**Excerpted passage**:
2. Google's spelling correction is done entirely on the basis of user logs; that is, it is observed how users correct their own spelling in consecutive queries.
3. Ranking (query dependent) is partly based on user behavior. If users querying on Q generally decide to click on page P, then that ups the relevance of P to Q.
4. The problem of dealing with "spam" --- garbage, duplicated pages, and attempts to trick the page rank algorithm --- eats up a substantial fraction of Google's CPU cycles, and, generally, is the hardest problem Google has to deal with.
In 2007, the query "Jaguar" generated the following top-level clusters: "Parts", "Photos", "Club", "Reviews", "Panthera onca", "Atari game", "Mac", "Jacksonville Jaguars", and 13 other topics. (Like most clustering systems, it oversplits.) It also has subclusters. These can be very small. For instance, "Panthera Onca" is divided into the subclusters "Western Hemisphere", "Big Cats", "Class, Kingdom" and "Other topics" each with 2 pages.
The query "Hepburn" gives the top-level clusters "Katharine Hepburn", "Photos" [mostly Audrey, some Katharine, some random], "Winner,Oscar", "Family", "Hepburn Biography", "Father, Born", "Van Heemstra Hepburn-Ruston" [Audrey], "Amazon.com", "Review, Allwatchers", "Canadian", and so on. Oddly, there is no cluster labelled "Audrey Hepburn". Clearly there is room for improvement here.

**Listing**:
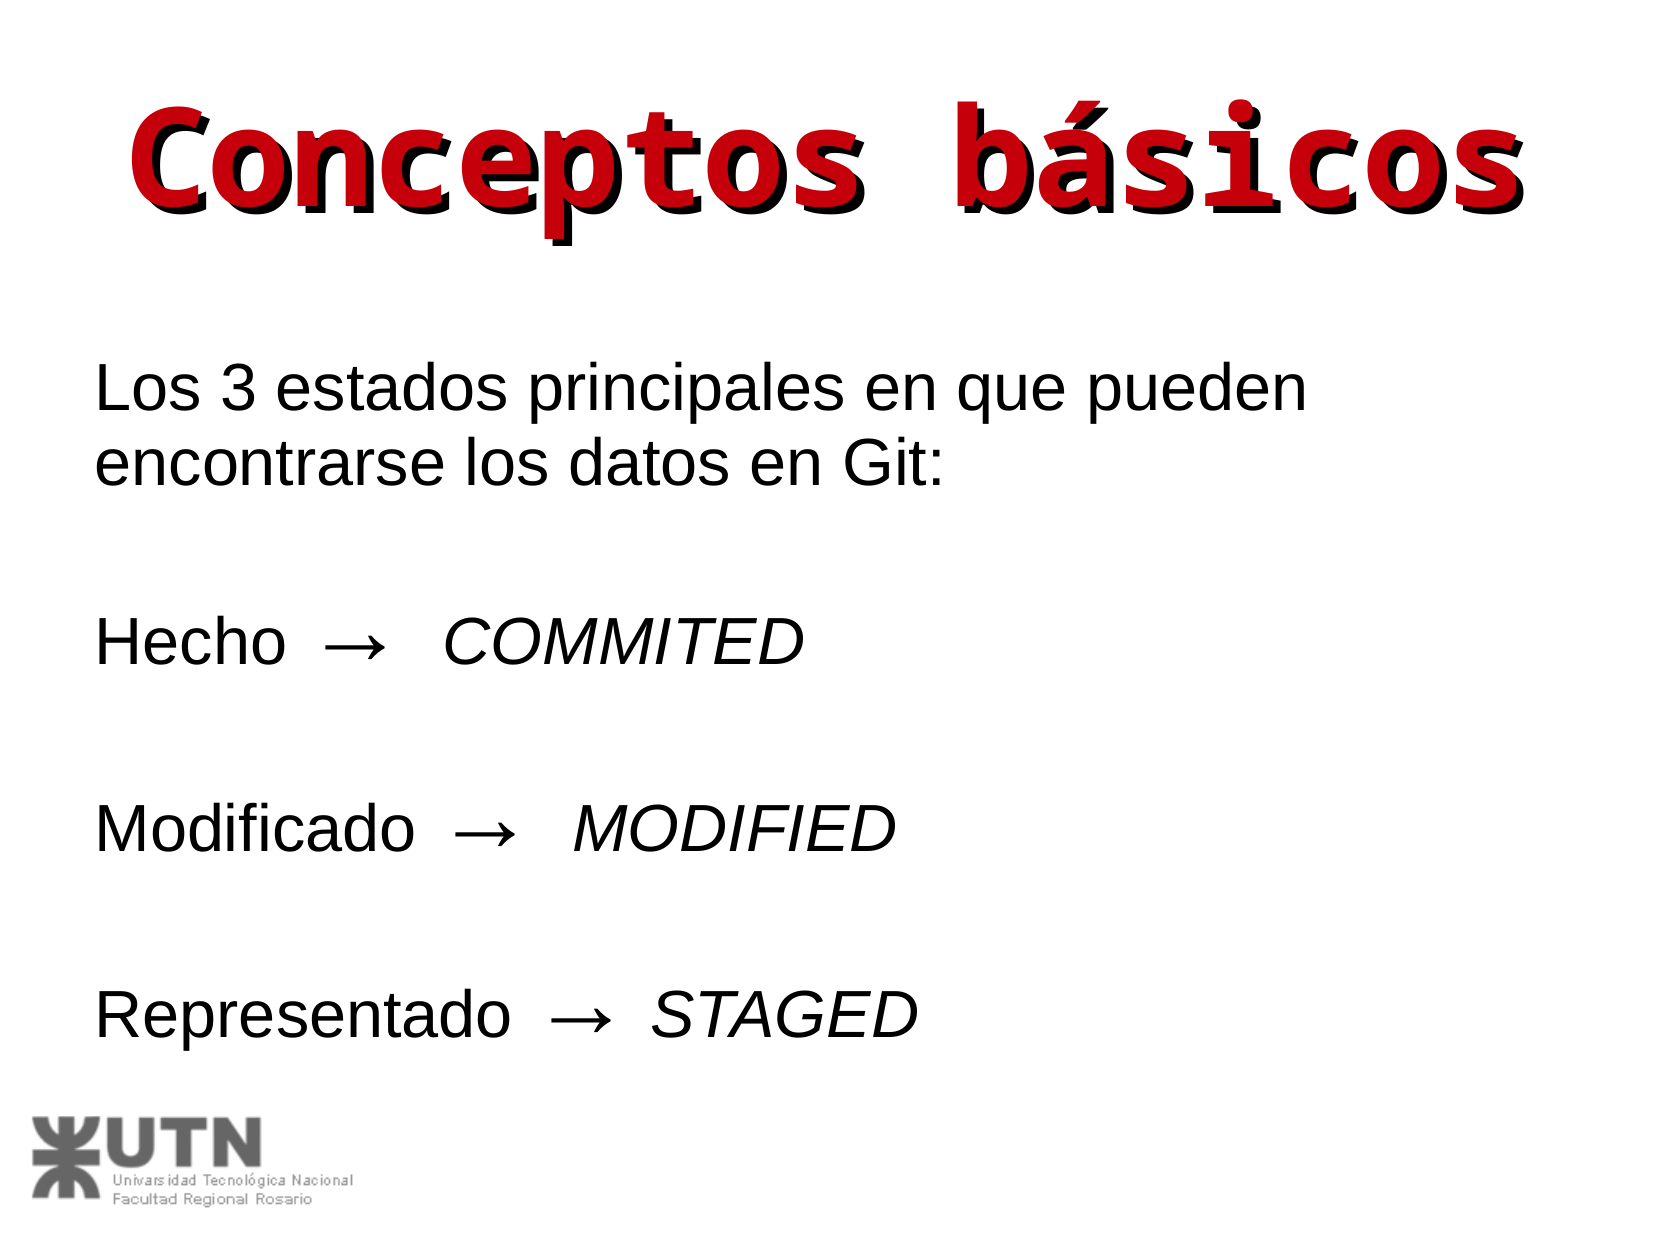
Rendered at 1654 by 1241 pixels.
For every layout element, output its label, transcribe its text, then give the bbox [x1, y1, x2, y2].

title Conceptos básicos [82, 49, 1571, 257]
subtitle Los 3 estados principales en que pueden encontrarse los datos en Git: Hecho → COMMITED Modificado → MODIFIED Representado → STAGED [94, 295, 1550, 1051]
picture [23, 1104, 362, 1217]
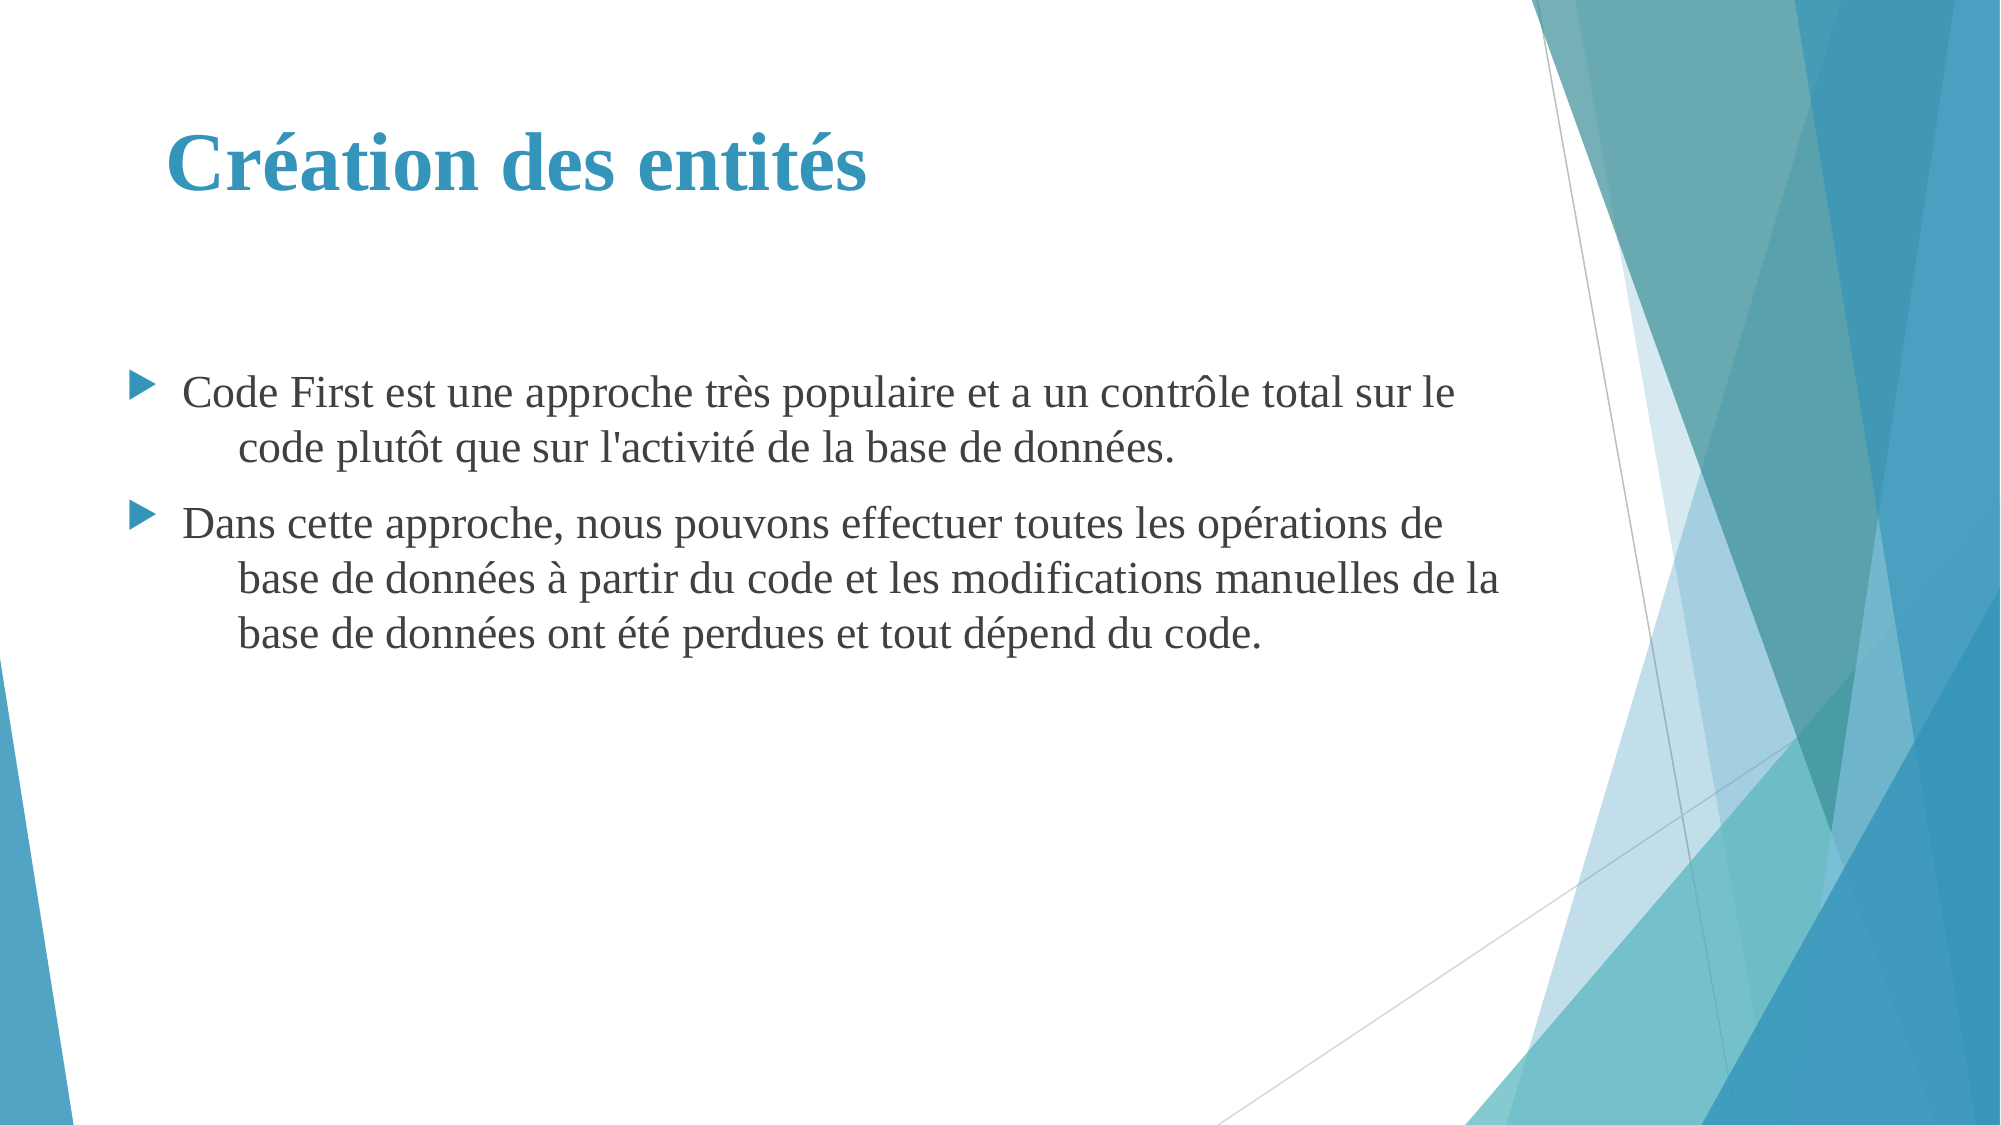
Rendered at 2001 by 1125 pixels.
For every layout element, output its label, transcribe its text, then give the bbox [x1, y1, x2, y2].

title Création des entités [111, 99, 1522, 317]
list Code First est une approche très populaire et a un contrôle total sur le code plutôt que sur l'activité de la base de données. Dans cette approche, nous pouvons effectuer toutes les opérations de base de données à partir du code et les modifications manuelles de la base de données ont été perdues et tout dépend du code. [111, 354, 1522, 992]
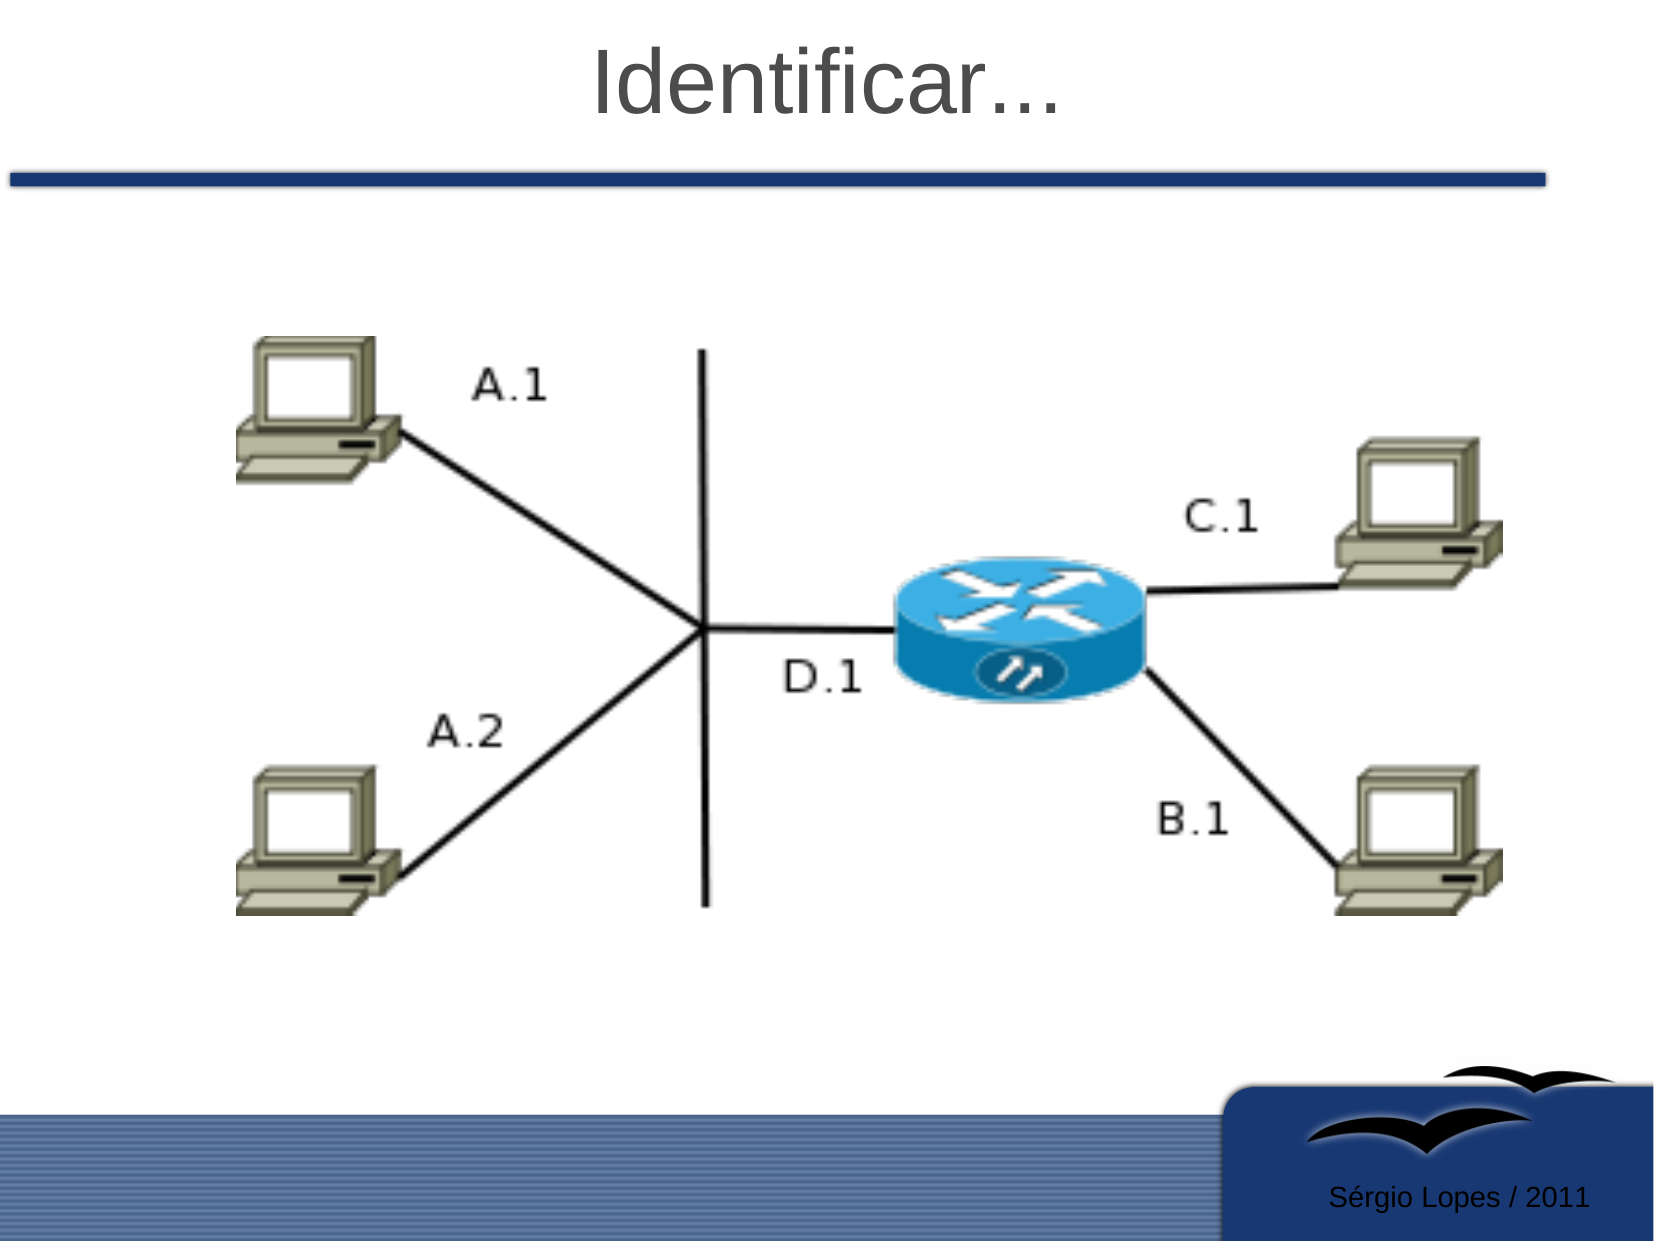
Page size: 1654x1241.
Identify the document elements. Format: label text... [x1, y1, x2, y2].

picture [0, 0, 1654, 1241]
text_box Sérgio Lopes / 2011 [1328, 1181, 1588, 1214]
title Identificar... [121, 0, 1534, 164]
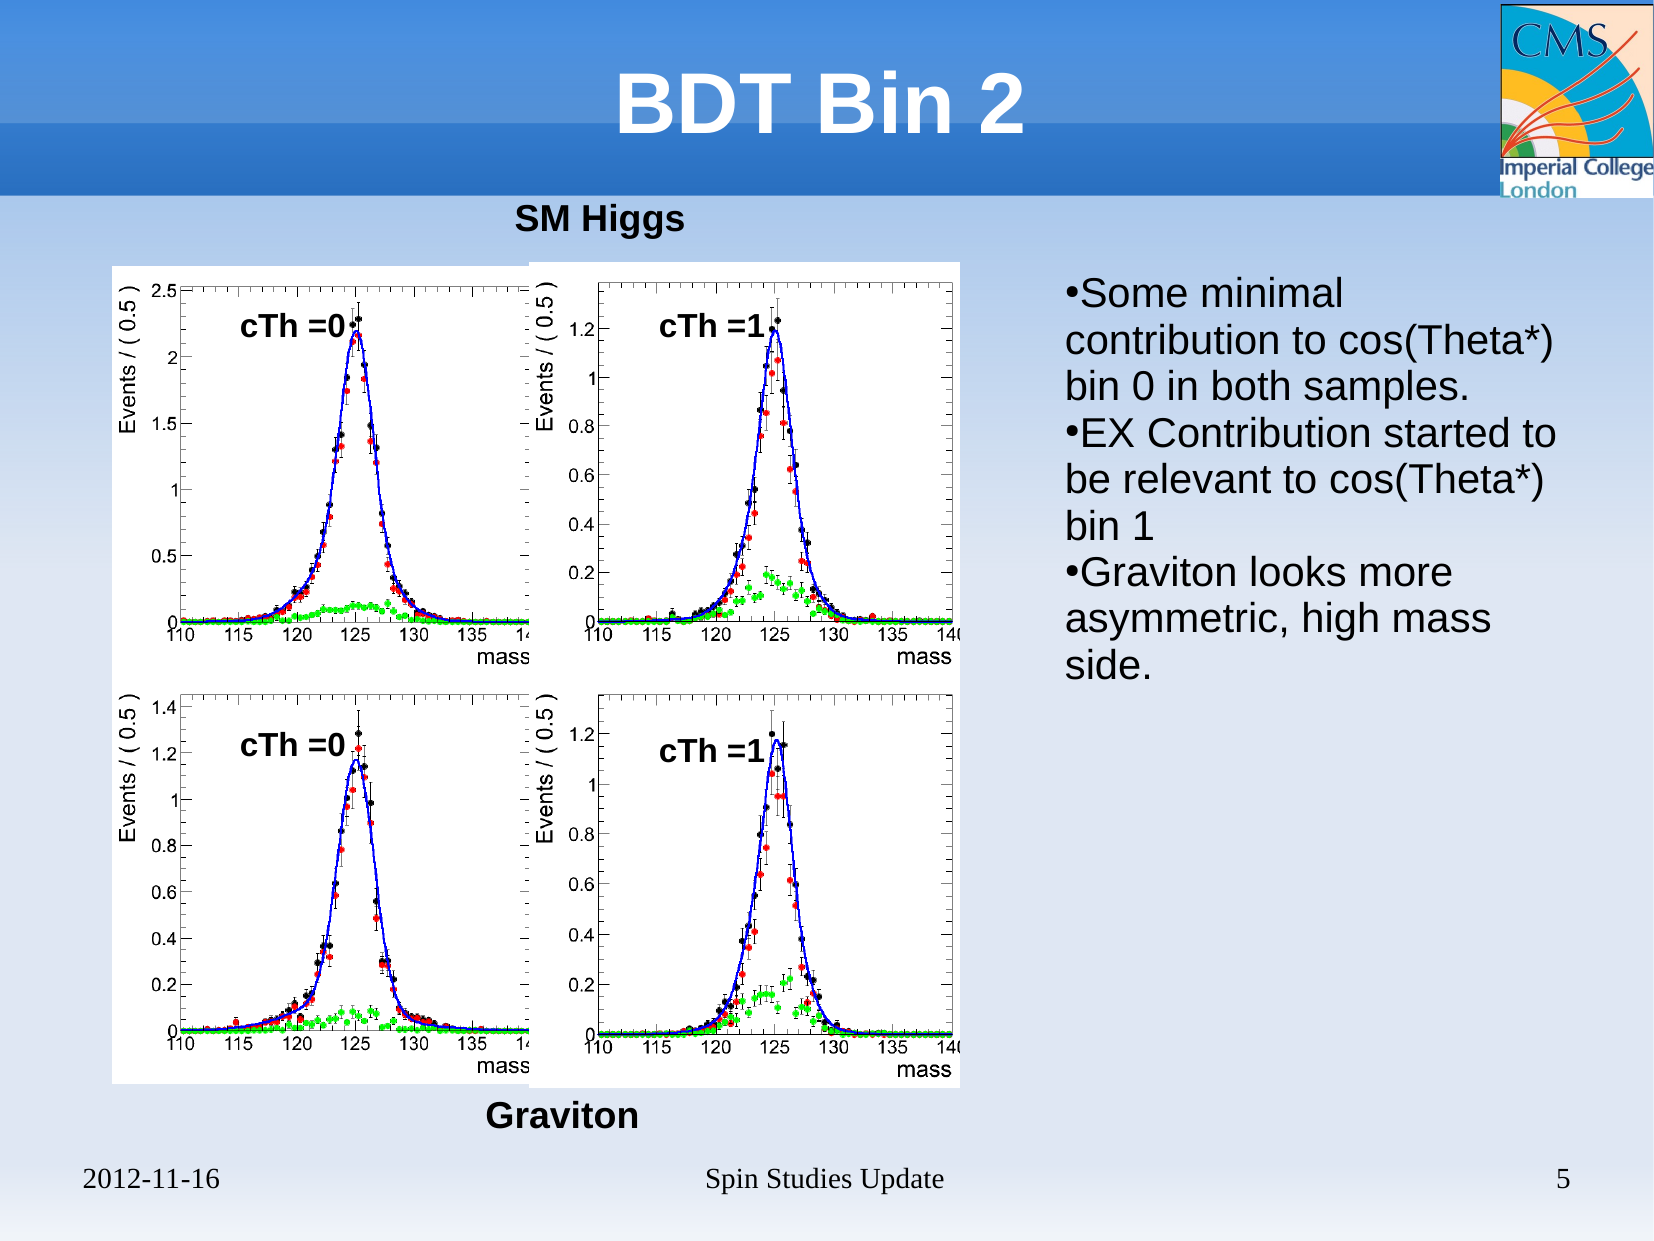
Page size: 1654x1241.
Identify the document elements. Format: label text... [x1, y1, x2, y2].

**What you have to do**:
Write the next part of the notes on web search, starting right after their last sentence. The material on this page is separate from the notes on web search.

**Task result**:
(Curious though irrelevant observation: As of 2007, the top pages returned by Google for the query "jaguar" were the car and the animal. The top 3 were the car, #4 was the animal, and of the top 30, 10 were for the animal, 12 were for the car, 2 for a quantum chemistry package, and 1 each for a model company; "USS Jaguar" a kid's Star Trek site; the Mac OS; Jaguar Computer Systems; Jaguar Wright, a pop singer; flickr, the Yahoo photo collection which among other things clusters photos.) The query "jaguars" gives mostly the football team and the animal; the first page for the car is #16. The query "jaguar jaguars" gives mostly the car and the animal, though a substantially different set of pages from the query "jaguar".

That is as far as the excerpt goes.